Namun sayang, apa yang dipesankan Baginda Nabi saw. 14 abad lalu, tak banyak diindahkan oleh kita hari ini. Al-Quran dan as-Sunnah tak lagi kita pedulikan, kecuali sebatas bacaan. Fakta hari ini berbicara: Banyak keharaman dihalalkan. Banyak pula perkara halal diharamkan. Tak jarang, semua itu dilegalkan oleh undang-undang. Lewat mekanisme demokrasi yang dibangga-banggakan. Riba, misalnya, telah lama dihalalkan. Miras pun dilegalkan meski dibatasi peredarannya. Zina tak dipandang sebagai kejahatan. LGBT pun tak boleh dikriminalkan karena itu melanggar HAM.

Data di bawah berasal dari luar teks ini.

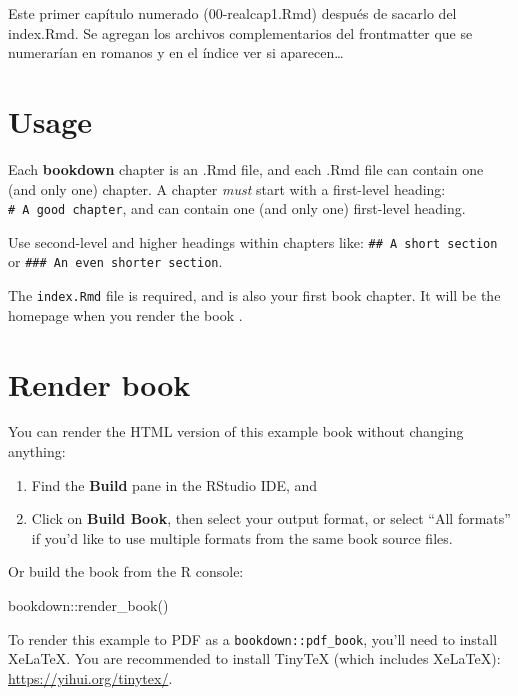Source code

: \documentclass[
  11pt,
  twoside]{book}
\newenvironment{Shaded}{\begin{snugshade}}{\end{snugshade}}
\newcommand{\FunctionTok}[1]{\textcolor[rgb]{0.00,0.00,0.00}{#1}}
\newcommand{\NormalTok}[1]{#1}
\newcommand{\SpecialCharTok}[1]{\textcolor[rgb]{0.00,0.00,0.00}{#1}}
\theoremstyle{definition}
\theoremstyle{definition}
\theoremstyle{definition}
\theoremstyle{definition}
\theoremstyle{remark}
\begin{document}
Este primer capítulo numerado (00-realcap1.Rmd) después de sacarlo del index.Rmd. Se agregan los archivos complementarios del frontmatter que se numerarían en romanos y en el índice ver si aparecen\ldots{}

\hypertarget{usage}{%
\section{Usage}\label{usage}}

Each \textbf{bookdown} chapter is an .Rmd file, and each .Rmd file can contain one (and only one) chapter. A chapter \emph{must} start with a first-level heading: \texttt{\#\ A\ good\ chapter}, and can contain one (and only one) first-level heading.

Use second-level and higher headings within chapters like: \texttt{\#\#\ A\ short\ section} or \texttt{\#\#\#\ An\ even\ shorter\ section}.

The \texttt{index.Rmd} file is required, and is also your first book chapter. It will be the homepage when you render the book .

\hypertarget{render-book}{%
\section{Render book}\label{render-book}}

You can render the HTML version of this example book without changing anything:

\begin{enumerate}
\def\labelenumi{\arabic{enumi}.}
\item
  Find the \textbf{Build} pane in the RStudio IDE, and
\item
  Click on \textbf{Build Book}, then select your output format, or select ``All formats'' if you'd like to use multiple formats from the same book source files.
\end{enumerate}

Or build the book from the R console:

\begin{Shaded}
\begin{Highlighting}[]
\NormalTok{bookdown}\SpecialCharTok{::}\FunctionTok{render\_book}\NormalTok{()}
\end{Highlighting}
\end{Shaded}

To render this example to PDF  as a \texttt{bookdown::pdf\_book}, you'll need to install XeLaTeX. You are recommended to install TinyTeX (which includes XeLaTeX): \url{https://yihui.org/tinytex/}.
\end{document}
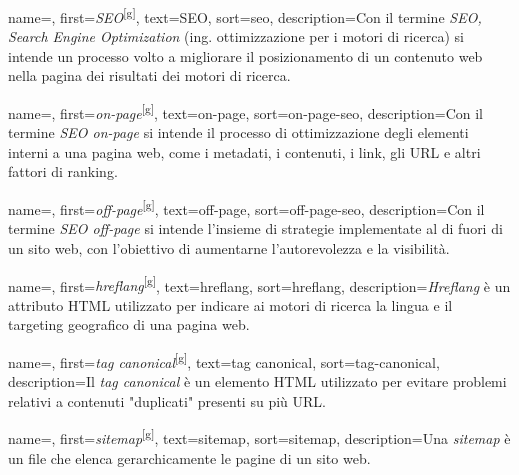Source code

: 

 {
    name=,
    first={\textit{SEO}\textsuperscript{[g]}},
    text=SEO,
    sort=seo,
    description={Con il termine \emph{SEO, Search Engine Optimization} (ing. ottimizzazione per i motori di ricerca) si intende un processo volto a migliorare il posizionamento di un contenuto web nella pagina dei risultati dei motori di ricerca.}
}

 {
    name=,
    first={\textit{on-page}\textsuperscript{[g]}},
    text=on-page,
    sort=on-page-seo,
    description={Con il termine \emph{SEO on-page} si intende il processo di ottimizzazione degli elementi interni a una pagina web, come i metadati, i contenuti, i link, gli URL e altri fattori di ranking.}
}

 {
    name=,
    first={\textit{off-page}\textsuperscript{[g]}},
    text=off-page,
    sort=off-page-seo,
    description={Con il termine \emph{SEO off-page} si intende l'insieme di strategie implementate al di fuori di un sito web, con l'obiettivo di aumentarne l'autorevolezza e la visibilità.}
}

 {
    name=,
    first={\textit{hreflang}\textsuperscript{[g]}},
    text=hreflang,
    sort=hreflang,
    description={\emph{Hreflang} è un attributo HTML utilizzato per indicare ai motori di ricerca la lingua e il targeting geografico di una pagina web.}
}

 {
    name=,
    first={\textit{tag canonical}\textsuperscript{[g]}},
    text=tag canonical,
    sort=tag-canonical,
    description={Il \emph{tag canonical} è un elemento HTML utilizzato per evitare problemi relativi a contenuti "duplicati" presenti su più URL.}
}

 {
    name=,
    first={\textit{sitemap}\textsuperscript{[g]}},
    text=sitemap,
    sort=sitemap,
    description={Una \emph{sitemap} è un file che elenca gerarchicamente le pagine di un sito web.}
}

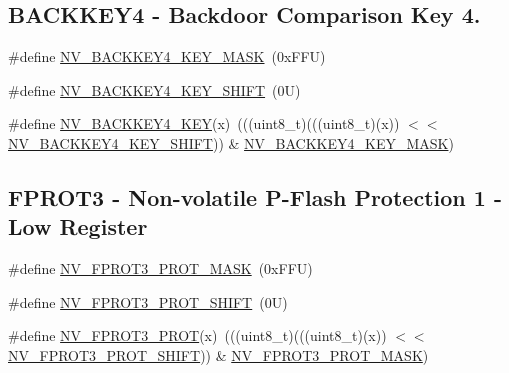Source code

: \subsection*{B\+A\+C\+K\+K\+E\+Y4 -\/ Backdoor Comparison Key 4.}
\begin{DoxyCompactItemize}
\item 
\#define \mbox{\hyperlink{group___n_v___register___masks_ga49a74f76cf8b7787284ac6e510e4e0c3}{N\+V\+\_\+\+B\+A\+C\+K\+K\+E\+Y4\+\_\+\+K\+E\+Y\+\_\+\+M\+A\+SK}}~(0x\+F\+F\+U)
\item 
\#define \mbox{\hyperlink{group___n_v___register___masks_gadfa9b097c522673010b11e94a5a7b9eb}{N\+V\+\_\+\+B\+A\+C\+K\+K\+E\+Y4\+\_\+\+K\+E\+Y\+\_\+\+S\+H\+I\+FT}}~(0\+U)
\item 
\#define \mbox{\hyperlink{group___n_v___register___masks_gaec4a23e778980f71beab56e3353a0abb}{N\+V\+\_\+\+B\+A\+C\+K\+K\+E\+Y4\+\_\+\+K\+EY}}(x)~(((uint8\+\_\+t)(((uint8\+\_\+t)(x)) $<$$<$ \mbox{\hyperlink{group___n_v___register___masks_gadfa9b097c522673010b11e94a5a7b9eb}{N\+V\+\_\+\+B\+A\+C\+K\+K\+E\+Y4\+\_\+\+K\+E\+Y\+\_\+\+S\+H\+I\+FT}})) \& \mbox{\hyperlink{group___n_v___register___masks_ga49a74f76cf8b7787284ac6e510e4e0c3}{N\+V\+\_\+\+B\+A\+C\+K\+K\+E\+Y4\+\_\+\+K\+E\+Y\+\_\+\+M\+A\+SK}})
\end{DoxyCompactItemize}
\subsection*{F\+P\+R\+O\+T3 -\/ Non-\/volatile P-\/\+Flash Protection 1 -\/ Low Register}
\begin{DoxyCompactItemize}
\item 
\#define \mbox{\hyperlink{group___n_v___register___masks_ga1a2ecc3ba1f6ae4c2db7fcaa8f369b34}{N\+V\+\_\+\+F\+P\+R\+O\+T3\+\_\+\+P\+R\+O\+T\+\_\+\+M\+A\+SK}}~(0x\+F\+F\+U)
\item 
\#define \mbox{\hyperlink{group___n_v___register___masks_gaee74e224c0572f7618f28c11d921b6e3}{N\+V\+\_\+\+F\+P\+R\+O\+T3\+\_\+\+P\+R\+O\+T\+\_\+\+S\+H\+I\+FT}}~(0\+U)
\item 
\#define \mbox{\hyperlink{group___n_v___register___masks_ga67cd7aad5307a5ee8de3a2dd16c6315c}{N\+V\+\_\+\+F\+P\+R\+O\+T3\+\_\+\+P\+R\+OT}}(x)~(((uint8\+\_\+t)(((uint8\+\_\+t)(x)) $<$$<$ \mbox{\hyperlink{group___n_v___register___masks_gaee74e224c0572f7618f28c11d921b6e3}{N\+V\+\_\+\+F\+P\+R\+O\+T3\+\_\+\+P\+R\+O\+T\+\_\+\+S\+H\+I\+FT}})) \& \mbox{\hyperlink{group___n_v___register___masks_ga1a2ecc3ba1f6ae4c2db7fcaa8f369b34}{N\+V\+\_\+\+F\+P\+R\+O\+T3\+\_\+\+P\+R\+O\+T\+\_\+\+M\+A\+SK}})
\end{DoxyCompactItemize}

Di sisi lain, syariah Islam seolah haram untuk diterapkan. Institusi penerap syariah, yakni Khilafah, juga terlarang diperjuangkan. Bahkan tak boleh meski sekadar diwacanakan. Para aktivisnya mereka kriminalisasikan. Organisasinya mereka bubarkan. Dengan tuduhan yang diada-adakan. Padahal jelas, Khilafah adalah bagian penting dari ajaran Islam, yang wajib ditegakkan. Bahkan Khilafah pernah punya kaitan sejarah, juga kontribusi nyata, dalam penyebaran Islam melalui Wali Songo di Bumi Nusantara tercinta ini.
Hikmah:
Abu Hurairah ra. bertutur:
سَأَلَ رَجُلٌ النَّبِيَّ صَلَّى اللَّهُ عَلَيْهِ وَسَلَّمَ فَقَالَ يَا رَسُولَ اللَّهِ أَيُّ الْأَعْمَالِ أَفْضَلُ قَالَ الْإِيمَانُ بِاللَّهِ قَالَ ثُمَّ مَاذَا قَالَ الْجِهَادُ فِي سَبِيلِ اللَّهِ قَالَ ثُمَّ مَاذَا قَالَ ثُمَّ الْحَجُّ الْمَبْرُورُ
Seseorang pernah bertanya kepada Nabi saw., “Wahai Rasulullah, amal apa yang paling utama?” Beliau menjawab, “Iman kepada Allah.” Ia bertanya lagi, “Lalu apa?” Beliau menjawab, “Jihad di jalan Allah.” Ia bertanya lagi, “Kemudian apa?” Beliau menjawab, “Haji mabrur.” (HR an-Nasa’i).